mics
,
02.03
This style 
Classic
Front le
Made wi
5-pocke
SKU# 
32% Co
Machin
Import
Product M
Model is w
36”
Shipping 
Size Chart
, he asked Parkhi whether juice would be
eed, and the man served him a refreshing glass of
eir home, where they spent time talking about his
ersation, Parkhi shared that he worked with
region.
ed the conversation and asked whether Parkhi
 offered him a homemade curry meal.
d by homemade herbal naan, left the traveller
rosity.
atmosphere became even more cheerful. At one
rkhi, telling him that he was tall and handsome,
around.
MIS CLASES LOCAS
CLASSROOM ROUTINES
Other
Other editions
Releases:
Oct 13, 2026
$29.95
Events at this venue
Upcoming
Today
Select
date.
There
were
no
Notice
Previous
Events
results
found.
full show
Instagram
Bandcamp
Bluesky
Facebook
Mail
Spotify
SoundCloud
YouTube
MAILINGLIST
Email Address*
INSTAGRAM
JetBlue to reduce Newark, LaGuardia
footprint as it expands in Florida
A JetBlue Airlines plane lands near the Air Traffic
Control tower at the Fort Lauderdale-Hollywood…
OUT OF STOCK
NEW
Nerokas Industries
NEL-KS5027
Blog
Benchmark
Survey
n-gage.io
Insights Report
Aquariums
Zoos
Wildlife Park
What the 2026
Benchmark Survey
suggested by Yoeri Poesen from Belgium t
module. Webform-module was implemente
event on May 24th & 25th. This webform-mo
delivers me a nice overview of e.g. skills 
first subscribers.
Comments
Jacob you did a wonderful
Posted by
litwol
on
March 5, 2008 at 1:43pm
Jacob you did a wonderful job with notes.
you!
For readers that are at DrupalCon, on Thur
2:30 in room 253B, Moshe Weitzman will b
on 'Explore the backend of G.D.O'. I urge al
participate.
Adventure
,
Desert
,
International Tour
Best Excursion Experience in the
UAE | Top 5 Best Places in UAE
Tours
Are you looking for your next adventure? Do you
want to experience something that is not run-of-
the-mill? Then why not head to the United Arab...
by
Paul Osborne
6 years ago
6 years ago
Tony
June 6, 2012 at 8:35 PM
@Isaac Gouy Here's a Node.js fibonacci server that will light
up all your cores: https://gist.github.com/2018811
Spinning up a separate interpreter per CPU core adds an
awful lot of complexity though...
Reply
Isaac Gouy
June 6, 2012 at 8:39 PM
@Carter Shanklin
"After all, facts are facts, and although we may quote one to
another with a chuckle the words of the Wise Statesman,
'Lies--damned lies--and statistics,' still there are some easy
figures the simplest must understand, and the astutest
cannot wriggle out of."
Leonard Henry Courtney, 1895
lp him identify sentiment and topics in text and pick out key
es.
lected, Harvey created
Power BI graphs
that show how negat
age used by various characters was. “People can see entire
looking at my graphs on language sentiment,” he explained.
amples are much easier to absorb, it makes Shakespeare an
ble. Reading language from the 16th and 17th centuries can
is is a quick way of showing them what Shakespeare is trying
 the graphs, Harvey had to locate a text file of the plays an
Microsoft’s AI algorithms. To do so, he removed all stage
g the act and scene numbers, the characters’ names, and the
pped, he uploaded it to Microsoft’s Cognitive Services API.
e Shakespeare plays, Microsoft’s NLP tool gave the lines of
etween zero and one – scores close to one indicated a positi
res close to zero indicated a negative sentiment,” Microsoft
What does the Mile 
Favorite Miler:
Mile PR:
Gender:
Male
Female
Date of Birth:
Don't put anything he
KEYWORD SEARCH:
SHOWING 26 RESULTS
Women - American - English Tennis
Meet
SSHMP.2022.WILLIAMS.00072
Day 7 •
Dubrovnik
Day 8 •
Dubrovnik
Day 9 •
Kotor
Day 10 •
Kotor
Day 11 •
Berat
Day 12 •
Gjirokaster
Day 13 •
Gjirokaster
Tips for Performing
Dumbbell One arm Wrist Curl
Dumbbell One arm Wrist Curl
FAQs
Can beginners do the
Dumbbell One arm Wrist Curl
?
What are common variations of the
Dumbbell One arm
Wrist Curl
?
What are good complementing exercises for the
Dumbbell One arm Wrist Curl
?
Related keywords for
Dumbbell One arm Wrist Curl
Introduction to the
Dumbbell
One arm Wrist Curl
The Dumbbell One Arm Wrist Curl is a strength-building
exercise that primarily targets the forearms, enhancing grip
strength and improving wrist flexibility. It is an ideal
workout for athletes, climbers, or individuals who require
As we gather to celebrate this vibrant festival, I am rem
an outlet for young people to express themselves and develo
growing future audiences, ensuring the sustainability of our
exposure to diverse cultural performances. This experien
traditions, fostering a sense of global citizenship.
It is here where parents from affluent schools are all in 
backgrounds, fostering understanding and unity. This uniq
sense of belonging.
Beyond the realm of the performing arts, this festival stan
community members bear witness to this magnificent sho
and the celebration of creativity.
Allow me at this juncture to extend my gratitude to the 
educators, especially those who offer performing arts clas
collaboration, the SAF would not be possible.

## DIRECTIONS FOR THIS TASK
Copy the entries word for word. Leave nothing out.

## RESPONSE TO THE EXERCISE
mics
,
02.03
This style 
Classic
Front le
Made wi
5-pocke
SKU# 
32% Co
Machin
Import
Product M
Model is w
36”
Shipping 
Size Chart
, he asked Parkhi whether juice would be
eed, and the man served him a refreshing glass of
eir home, where they spent time talking about his
ersation, Parkhi shared that he worked with
region.
ed the conversation and asked whether Parkhi
 offered him a homemade curry meal.
d by homemade herbal naan, left the traveller
rosity.
atmosphere became even more cheerful. At one
rkhi, telling him that he was tall and handsome,
around.
MIS CLASES LOCAS
CLASSROOM ROUTINES
Other
Other editions
Releases:
Oct 13, 2026
$29.95
Events at this venue
Upcoming
Today
Select
date.
There
were
no
Notice
Previous
Events
results
found.
full show
Instagram
Bandcamp
Bluesky
Facebook
Mail
Spotify
SoundCloud
YouTube
MAILINGLIST
Email Address*
INSTAGRAM
JetBlue to reduce Newark, LaGuardia
footprint as it expands in Florida
A JetBlue Airlines plane lands near the Air Traffic
Control tower at the Fort Lauderdale-Hollywood…
OUT OF STOCK
NEW
Nerokas Industries
NEL-KS5027
Blog
Benchmark
Survey
n-gage.io
Insights Report
Aquariums
Zoos
Wildlife Park
What the 2026
Benchmark Survey
suggested by Yoeri Poesen from Belgium t
module. Webform-module was implemente
event on May 24th & 25th. This webform-mo
delivers me a nice overview of e.g. skills 
first subscribers.
Comments
Jacob you did a wonderful
Posted by
litwol
on
March 5, 2008 at 1:43pm
Jacob you did a wonderful job with notes.
you!
For readers that are at DrupalCon, on Thur
2:30 in room 253B, Moshe Weitzman will b
on 'Explore the backend of G.D.O'. I urge al
participate.
Adventure
,
Desert
,
International Tour
Best Excursion Experience in the
UAE | Top 5 Best Places in UAE
Tours
Are you looking for your next adventure? Do you
want to experience something that is not run-of-
the-mill? Then why not head to the United Arab...
by
Paul Osborne
6 years ago
6 years ago
Tony
June 6, 2012 at 8:35 PM
@Isaac Gouy Here's a Node.js fibonacci server that will light
up all your cores: https://gist.github.com/2018811
Spinning up a separate interpreter per CPU core adds an
awful lot of complexity though...
Reply
Isaac Gouy
June 6, 2012 at 8:39 PM
@Carter Shanklin
"After all, facts are facts, and although we may quote one to
another with a chuckle the words of the Wise Statesman,
'Lies--damned lies--and statistics,' still there are some easy
figures the simplest must understand, and the astutest
cannot wriggle out of."
Leonard Henry Courtney, 1895
lp him identify sentiment and topics in text and pick out key
es.
lected, Harvey created
Power BI graphs
that show how negat
age used by various characters was. “People can see entire
looking at my graphs on language sentiment,” he explained.
amples are much easier to absorb, it makes Shakespeare an
ble. Reading language from the 16th and 17th centuries can
is is a quick way of showing them what Shakespeare is trying
 the graphs, Harvey had to locate a text file of the plays an
Microsoft’s AI algorithms. To do so, he removed all stage
g the act and scene numbers, the characters’ names, and the
pped, he uploaded it to Microsoft’s Cognitive Services API.
e Shakespeare plays, Microsoft’s NLP tool gave the lines of
etween zero and one – scores close to one indicated a positi
res close to zero indicated a negative sentiment,” Microsoft
What does the Mile 
Favorite Miler:
Mile PR:
Gender:
Male
Female
Date of Birth:
Don't put anything he
KEYWORD SEARCH:
SHOWING 26 RESULTS
Women - American - English Tennis
Meet
SSHMP.2022.WILLIAMS.00072
Day 7 •
Dubrovnik
Day 8 •
Dubrovnik
Day 9 •
Kotor
Day 10 •
Kotor
Day 11 •
Berat
Day 12 •
Gjirokaster
Day 13 •
Gjirokaster
Tips for Performing
Dumbbell One arm Wrist Curl
Dumbbell One arm Wrist Curl
FAQs
Can beginners do the
Dumbbell One arm Wrist Curl
?
What are common variations of the
Dumbbell One arm
Wrist Curl
?
What are good complementing exercises for the
Dumbbell One arm Wrist Curl
?
Related keywords for
Dumbbell One arm Wrist Curl
Introduction to the
Dumbbell
One arm Wrist Curl
The Dumbbell One Arm Wrist Curl is a strength-building
exercise that primarily targets the forearms, enhancing grip
strength and improving wrist flexibility. It is an ideal
workout for athletes, climbers, or individuals who require
As we gather to celebrate this vibrant festival, I am rem
an outlet for young people to express themselves and develo
growing future audiences, ensuring the sustainability of our
exposure to diverse cultural performances. This experien
traditions, fostering a sense of global citizenship.
It is here where parents from affluent schools are all in 
backgrounds, fostering understanding and unity. This uniq
sense of belonging.
Beyond the realm of the performing arts, this festival stan
community members bear witness to this magnificent sho
and the celebration of creativity.
Allow me at this juncture to extend my gratitude to the 
educators, especially those who offer performing arts clas
collaboration, the SAF would not be possible.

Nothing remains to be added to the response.